## Task goal
Output every record word for word, minus the pictures.

Data records:
---+---

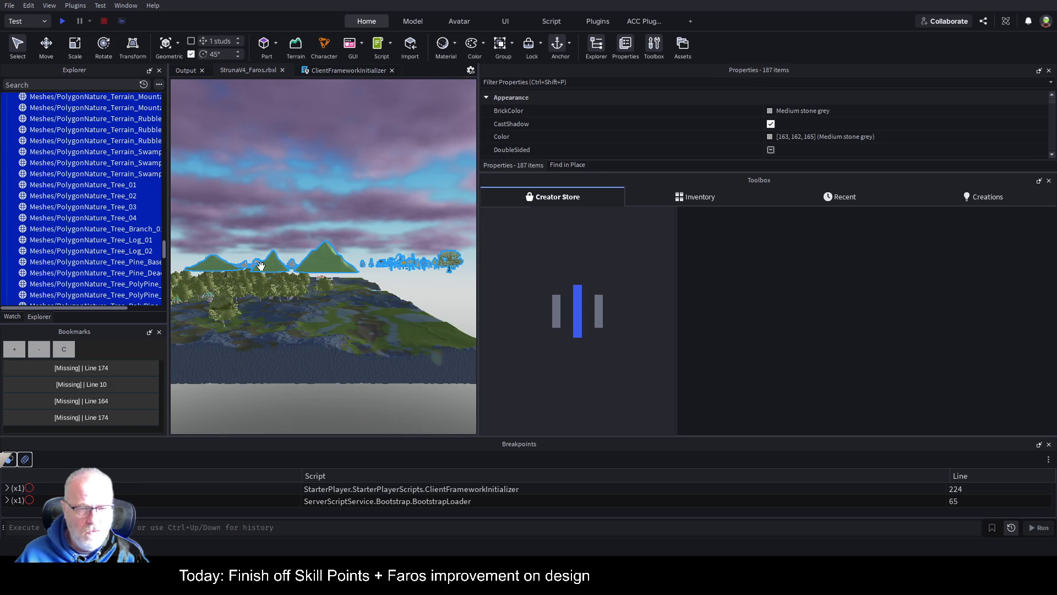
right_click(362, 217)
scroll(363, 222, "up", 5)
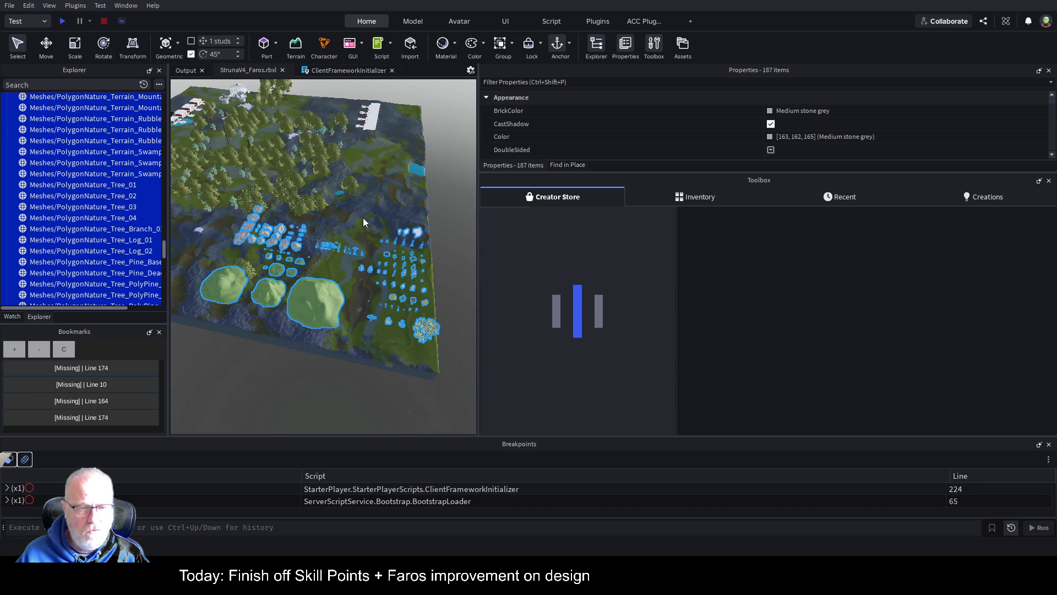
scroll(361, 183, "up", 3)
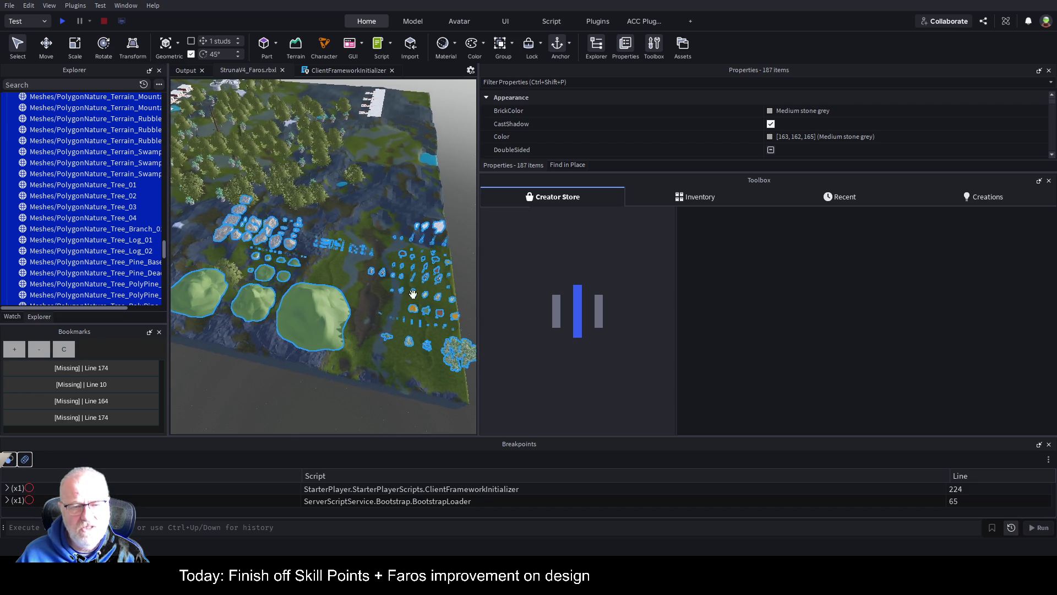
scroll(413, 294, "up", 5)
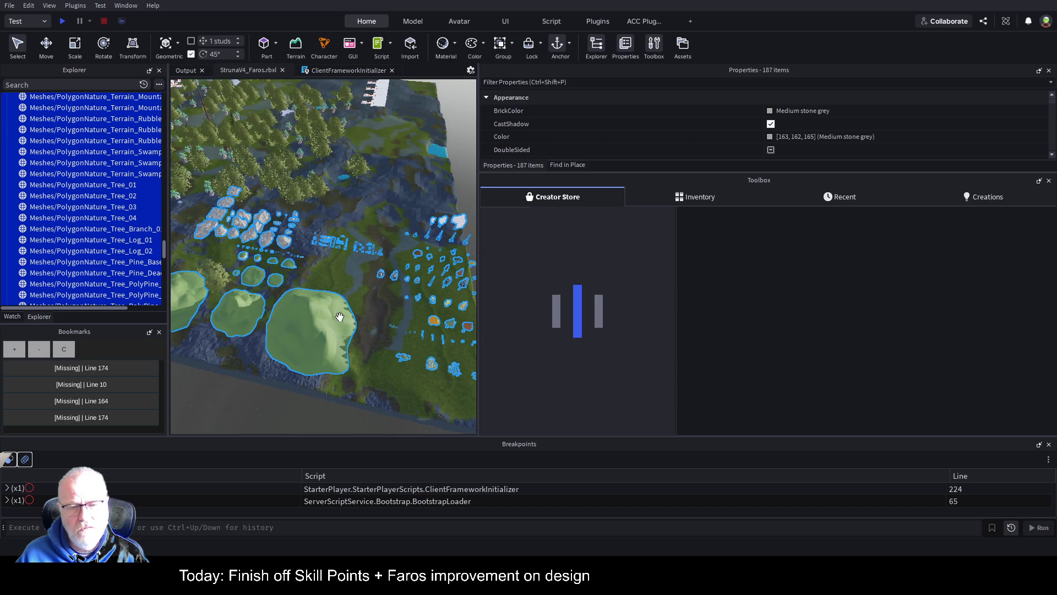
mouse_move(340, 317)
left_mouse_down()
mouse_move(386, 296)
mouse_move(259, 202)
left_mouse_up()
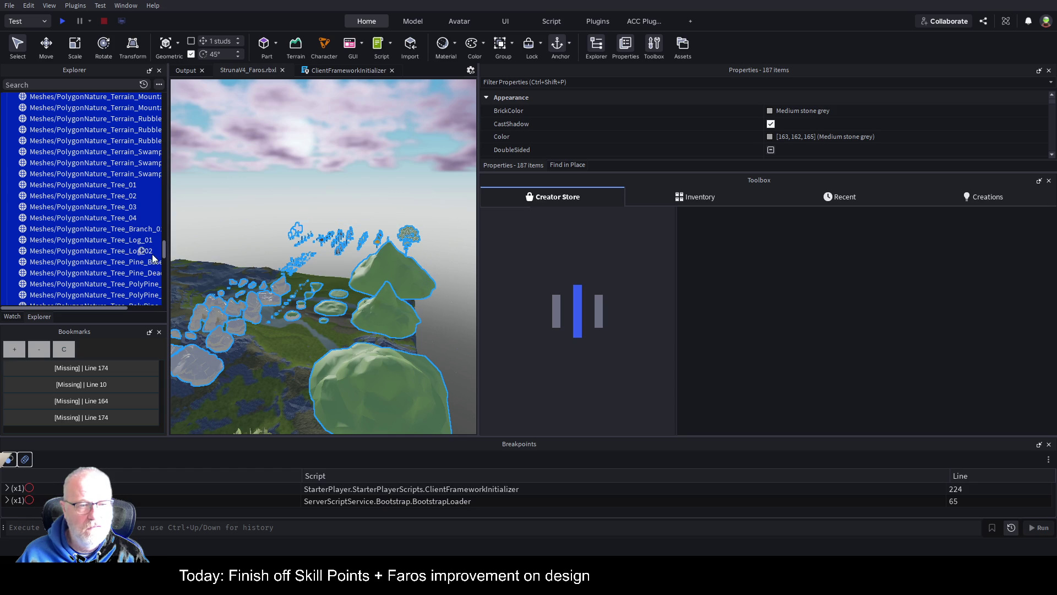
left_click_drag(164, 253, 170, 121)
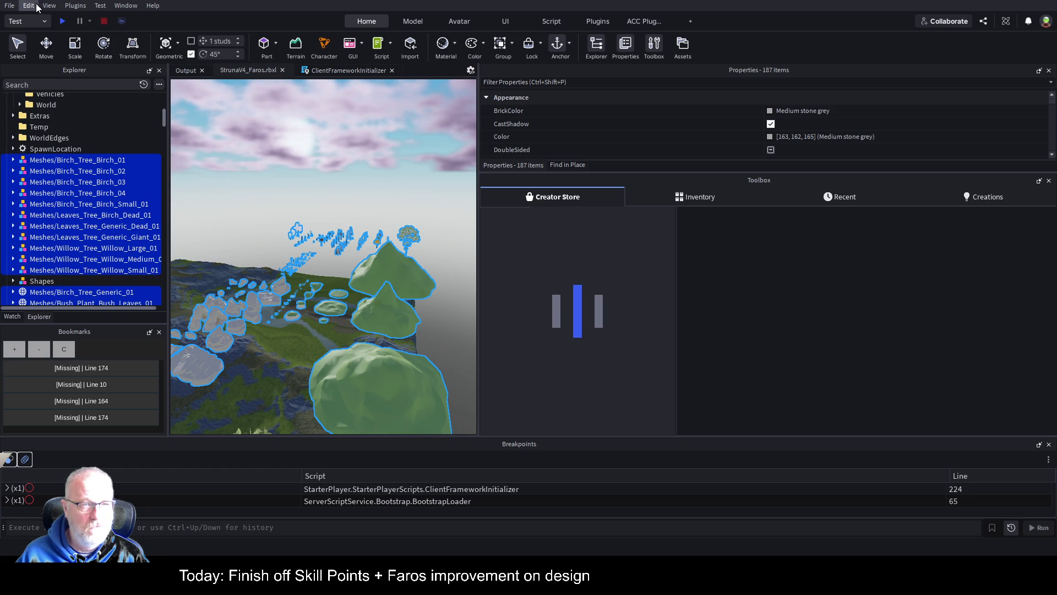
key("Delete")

---+---

## Answer space
right_click(362, 217)
scroll(363, 222, "up", 5)
scroll(361, 183, "up", 3)
scroll(413, 294, "up", 5)
mouse_move(340, 317)
left_mouse_down()
mouse_move(386, 296)
mouse_move(259, 202)
left_mouse_up()
left_click_drag(164, 253, 170, 121)
key("Delete")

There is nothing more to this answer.